Week 71 of the occupation
By Shea Howell
Special to the Michigan Citizen
The human toll of living under emergency management was made clear through the water crisis. Detroiters have endured an unprecedented assault on our basic human right to water for nearly six months before any action was taken.
The decision to aggressively pursue nearly half the city for being behind in water bills of $150 while ignoring corporate scofflaws who owed thousands was made by Emergency Manager Kevyn Orr.
The decision to sacrifice the wellbeing of people in order to make the sale of the water department more attractive to investors was made by the emergency manager. The decision to persist in the shutoff policy in spite of outcry from local activists was made by the emergency manager. The decision to continue shutoffs in spite of escalating demonstrations, civil disobedience and the condemnation of the United Nations was made by the emergency manger.
The decision to dump the problem on the mayor after the judge pointed out the fiasco was negatively impacting bankruptcy was made by the emergency manager.
This abuse of the human right to water has visible consequences. The violation of our human rights to self-determination and to democratic participation in the decisions that affect our lives is less visible. But its effects are felt in every aspect of our common life. Under the emergency manager, we witness the sale or giveaway of public lands to corporate interests. From the new Red Wings Stadium to Lipke Park, pieces of Detroit are moving out to the public domain and into the hands of corporate interests.
Public conversations about priorities, development that includes all of our people, and renewal of basic infrastructure have been
One of the best examples of how the city is suffering from a lack of basic democracy happened just after the announcement of the first moratorium on shutoffs.
Monica Lewis Patrick, a leading voice in demanding the city respect the right to water for all people, went to the Detroit City Council to enlist them in taking a stand against the shutoffs.

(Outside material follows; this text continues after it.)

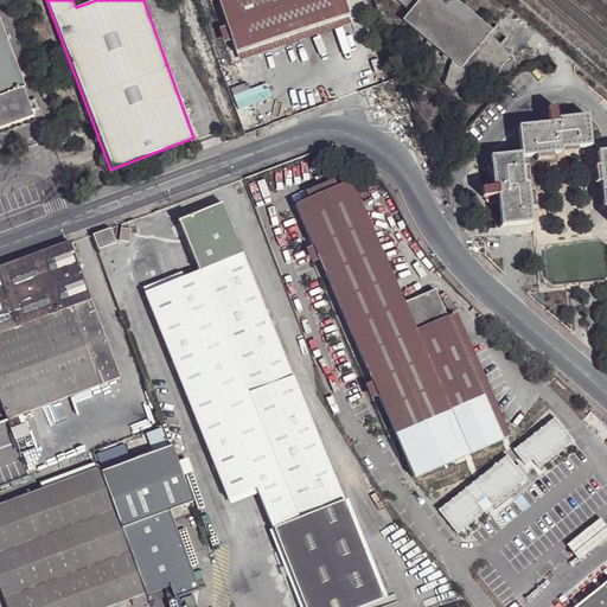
[(350,17),(344,0),(217,0),(236,56),(350,17)]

In prepared remarks, Ms. Patrick briefly outlined the history of the water department, the urgency of the crisis, and encouraged the City Council to be wary of those of who would tell them that there was a moratorium on shutoffs.
Ms. Lewis Patrick has been walking the neighborhoods for weeks, helping people understand what is happening and where they can get emergency water. She has also been central in setting up volunteer hotlines. She has a vivid grasp of how horrific these shutoffs are. In fact, she shared the story of a phone call she had received early that morning from a 98-year-old citizen who had just been shut off, in spite of the moratorium.
Council President Brenda Jones became agitated with Ms. Lewis Patrick who challenged the Council’s silence on the water shutoff issue. Jones began banging the gavel to say Patrick’s time was up. President Jones said, “Miss Patrick, obviously you do not know what is going on, because we are addressing these issues… I will be in conversations with the mayor and emergency manager. I don’t know if you know it or not, but neither the council nor the mayor have charge of the water department. That is the emergency manager’s jurisdiction, but we are not sitting idly by. …You don’t know what’s going on behind the scenes.”
That is of course the problem. None of us know what is going on “behind the scenes.” From the fate of the water department to back room deals for land giveaways and crony corporate contracts, decisions about Detroit’s wealth and future are being made behind closed doors. We have seen whose interests matter to Emergency Manager Orr. The water shutoffs are only possible because of the shutoff of democracy.